> **The task**
With the pictures removed, reproduce exactly the lines from the one that contains "r the use of" through the last line of the entries below.
══ Provided data ══
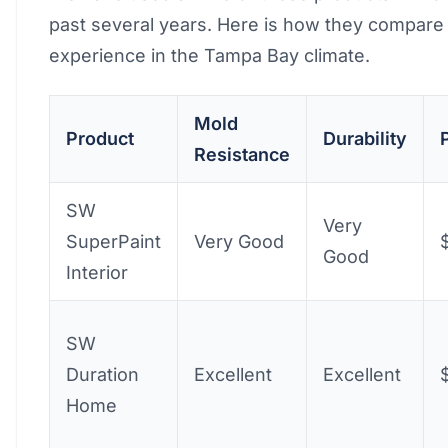
past several years. Here is how they compare 
experience in the Tampa Bay climate.
Mold
Product
Durability
Resistance
SW
Very
SuperPaint
Very Good
Good
Interior
SW
Duration
Excellent
Excellent
Home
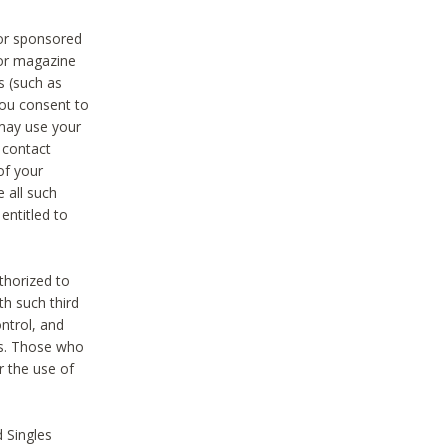
 or sponsored
 or magazine
s (such as
you consent to
 may use your
o contact
of your
 all such
entitled to
thorized to
h such third
ntrol, and
ons. Those who
r the use of
 Singles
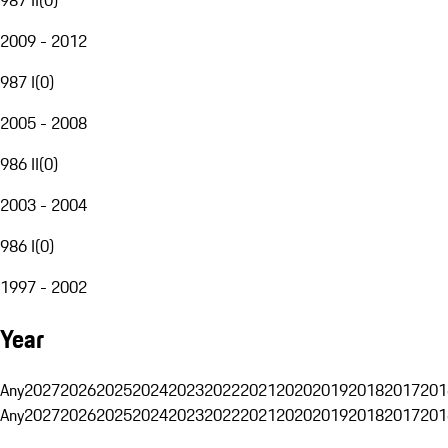
2009 - 2012
987 I
(
0
)
2005 - 2008
986 II
(
0
)
2003 - 2004
986 I
(
0
)
1997 - 2002
Year
Any
2027
2026
2025
2024
2023
2022
2021
2020
2019
2018
2017
201
Any
2027
2026
2025
2024
2023
2022
2021
2020
2019
2018
2017
201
═══
> **Exercise answer**
r the use of
 Singles
2009 - 2012
987 I
(
0
)
2005 - 2008
986 II
(
0
)
2003 - 2004
986 I
(
0
)
1997 - 2002
Year
Any
2027
2026
2025
2024
2023
2022
2021
2020
2019
2018
2017
201
Any
2027
2026
2025
2024
2023
2022
2021
2020
2019
2018
2017
201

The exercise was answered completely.